Brian Hagedorn’s Past Pays Off … With $18,000 Campaign Contribution from Big Special Interest
Snags Big Check from Industry Lobby Group That Literally Wrote Rules on Judicial Recusal Adopted by His Former Boss
MADISON, Wis. — Brian Hagedorn’s work as a clerk for former Justice Michael Gableman looks like it’s paying off for his own campaign for the state Supreme Court. According to a filing with the Elections Board, the special interest group the Wisconsin Realtors Association PAC larded Hagedorn’s campaign with an $18,000 contribution on January 25, 2019. In 2010 Hagedorn’s former employer Justice Gableman was the deciding vote to adopt, verbatim, a rule change written by the Realtors Association to allow justices to hear cases involving large campaign contributors.

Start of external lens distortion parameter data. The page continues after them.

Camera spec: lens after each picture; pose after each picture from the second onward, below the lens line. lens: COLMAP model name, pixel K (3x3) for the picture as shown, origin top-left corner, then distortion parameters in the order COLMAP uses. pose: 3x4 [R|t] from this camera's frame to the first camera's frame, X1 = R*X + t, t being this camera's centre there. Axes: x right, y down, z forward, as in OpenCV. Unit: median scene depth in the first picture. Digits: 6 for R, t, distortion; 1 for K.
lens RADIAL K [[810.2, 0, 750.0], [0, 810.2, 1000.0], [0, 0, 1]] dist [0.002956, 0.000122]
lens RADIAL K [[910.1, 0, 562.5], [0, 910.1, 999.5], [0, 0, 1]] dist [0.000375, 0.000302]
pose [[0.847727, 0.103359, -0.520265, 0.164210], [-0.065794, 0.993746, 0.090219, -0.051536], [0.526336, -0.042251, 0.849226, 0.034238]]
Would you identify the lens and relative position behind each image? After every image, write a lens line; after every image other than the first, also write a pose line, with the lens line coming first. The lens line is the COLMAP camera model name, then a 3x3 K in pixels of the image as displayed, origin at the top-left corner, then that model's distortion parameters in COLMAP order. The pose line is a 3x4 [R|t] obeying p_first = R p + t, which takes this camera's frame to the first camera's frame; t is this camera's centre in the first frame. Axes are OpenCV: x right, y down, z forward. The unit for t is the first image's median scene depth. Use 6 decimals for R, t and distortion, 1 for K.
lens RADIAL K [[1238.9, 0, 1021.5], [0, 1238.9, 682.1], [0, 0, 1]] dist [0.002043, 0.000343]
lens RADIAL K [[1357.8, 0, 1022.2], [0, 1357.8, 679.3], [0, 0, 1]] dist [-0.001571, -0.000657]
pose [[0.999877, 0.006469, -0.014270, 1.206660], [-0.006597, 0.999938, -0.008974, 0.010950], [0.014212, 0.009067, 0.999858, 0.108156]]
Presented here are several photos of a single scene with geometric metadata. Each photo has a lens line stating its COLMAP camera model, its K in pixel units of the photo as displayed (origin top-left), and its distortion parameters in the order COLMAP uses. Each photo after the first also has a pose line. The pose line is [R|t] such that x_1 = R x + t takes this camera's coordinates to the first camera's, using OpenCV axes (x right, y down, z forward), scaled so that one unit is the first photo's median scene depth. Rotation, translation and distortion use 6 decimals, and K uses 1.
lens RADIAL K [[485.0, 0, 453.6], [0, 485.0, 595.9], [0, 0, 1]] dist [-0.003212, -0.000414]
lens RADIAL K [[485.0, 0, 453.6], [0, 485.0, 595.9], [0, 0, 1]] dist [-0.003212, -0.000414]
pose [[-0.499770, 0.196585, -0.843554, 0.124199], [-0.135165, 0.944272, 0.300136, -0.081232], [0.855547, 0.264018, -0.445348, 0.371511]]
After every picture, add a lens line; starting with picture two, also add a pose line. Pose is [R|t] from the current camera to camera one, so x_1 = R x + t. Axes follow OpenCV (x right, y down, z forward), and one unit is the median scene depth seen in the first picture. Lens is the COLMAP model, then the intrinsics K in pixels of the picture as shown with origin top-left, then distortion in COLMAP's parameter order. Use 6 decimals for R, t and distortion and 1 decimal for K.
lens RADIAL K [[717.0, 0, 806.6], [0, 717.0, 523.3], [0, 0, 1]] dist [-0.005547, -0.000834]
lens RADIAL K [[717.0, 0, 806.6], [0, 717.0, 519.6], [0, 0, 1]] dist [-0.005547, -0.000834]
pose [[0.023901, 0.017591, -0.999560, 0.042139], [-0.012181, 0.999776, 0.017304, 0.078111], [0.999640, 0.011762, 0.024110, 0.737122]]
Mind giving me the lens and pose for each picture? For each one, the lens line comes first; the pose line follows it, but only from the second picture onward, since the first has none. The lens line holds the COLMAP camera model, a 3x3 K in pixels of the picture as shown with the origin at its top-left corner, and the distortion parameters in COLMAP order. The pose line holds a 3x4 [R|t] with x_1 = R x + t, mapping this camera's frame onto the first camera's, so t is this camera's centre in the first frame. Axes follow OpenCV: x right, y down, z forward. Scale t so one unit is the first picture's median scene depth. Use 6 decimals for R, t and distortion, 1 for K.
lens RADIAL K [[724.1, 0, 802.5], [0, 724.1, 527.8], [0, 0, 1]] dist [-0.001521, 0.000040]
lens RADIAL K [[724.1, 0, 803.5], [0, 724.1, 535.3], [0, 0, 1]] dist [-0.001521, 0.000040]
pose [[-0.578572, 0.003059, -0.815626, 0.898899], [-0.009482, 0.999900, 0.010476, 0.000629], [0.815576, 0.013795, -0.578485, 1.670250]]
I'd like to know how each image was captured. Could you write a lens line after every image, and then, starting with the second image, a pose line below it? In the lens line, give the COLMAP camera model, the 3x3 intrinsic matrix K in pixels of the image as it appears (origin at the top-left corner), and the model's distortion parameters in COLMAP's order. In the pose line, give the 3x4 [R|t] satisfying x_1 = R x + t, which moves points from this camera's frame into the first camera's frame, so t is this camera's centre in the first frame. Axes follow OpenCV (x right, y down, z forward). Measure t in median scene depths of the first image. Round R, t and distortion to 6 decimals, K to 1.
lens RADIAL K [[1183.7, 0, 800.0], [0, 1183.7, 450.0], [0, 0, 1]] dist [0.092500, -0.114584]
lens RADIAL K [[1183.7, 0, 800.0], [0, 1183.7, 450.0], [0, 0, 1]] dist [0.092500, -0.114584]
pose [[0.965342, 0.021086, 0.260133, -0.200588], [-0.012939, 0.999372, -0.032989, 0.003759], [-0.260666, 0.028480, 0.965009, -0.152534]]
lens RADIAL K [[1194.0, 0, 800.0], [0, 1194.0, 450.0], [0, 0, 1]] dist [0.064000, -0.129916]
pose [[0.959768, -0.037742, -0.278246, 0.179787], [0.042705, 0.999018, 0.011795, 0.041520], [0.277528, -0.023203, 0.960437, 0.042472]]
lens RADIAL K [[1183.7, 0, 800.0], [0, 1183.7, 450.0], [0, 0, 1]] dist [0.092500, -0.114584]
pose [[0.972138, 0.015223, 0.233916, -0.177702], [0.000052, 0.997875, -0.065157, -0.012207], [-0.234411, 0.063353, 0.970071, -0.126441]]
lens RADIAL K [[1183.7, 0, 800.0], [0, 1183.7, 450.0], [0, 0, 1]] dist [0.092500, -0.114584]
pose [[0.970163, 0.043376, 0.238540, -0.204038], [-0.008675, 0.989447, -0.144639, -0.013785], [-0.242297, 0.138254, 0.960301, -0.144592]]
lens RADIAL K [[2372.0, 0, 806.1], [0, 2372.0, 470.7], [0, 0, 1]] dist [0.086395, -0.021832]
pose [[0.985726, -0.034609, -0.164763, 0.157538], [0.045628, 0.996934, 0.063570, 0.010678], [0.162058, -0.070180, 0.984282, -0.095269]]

“Brian Hagedorn’s boss was the deciding vote to adopt, word for word, a rule change on judicial recusal written by the same special interest group that just wrote his campaign an $18,000 check,” commented One Wisconsin Now Research Director Joanna Beilman-Dulin. “It sure looks like Brian Hagedorn is set to follow in the footsteps of his former boss.”
Before moving to the office of then Gov. Scott Walker, Hagedorn was a clerk for state Supreme Court Justice Michael Gableman, one of the most controversial members of the high court in recent history. Gableman was elected after running a false, racist ad that was the subject of Wisconsin Judicial Commission complaint.
On the court Gableman consistently sided with the special interests that funded his campaigns, including his casting of the deciding vote to adopt a change to state “recusal rules”, literally written by special interests, about when or if judges should not hear cases involving large campaign contributors or groups that spent money to boost their campaigns.
A subsequent effort launched by 54 retired judges from across the state and the political spectrum called on the Wisconsin Supreme Court to reconsider the rules on judicial recusal, including those changes written by the Wisconsin Realtors Association. The judges supporting reform noted how important it is for our courts to be free from corruption, or even the appearance of corruption.
They argued that setting objective rules on recusals in cases involving groups or people that spent significant sums to help elect judges sends an important message to Wisconsin regarding our justice system. Their efforts were rebuffed by the conservative court majority, including Gableman.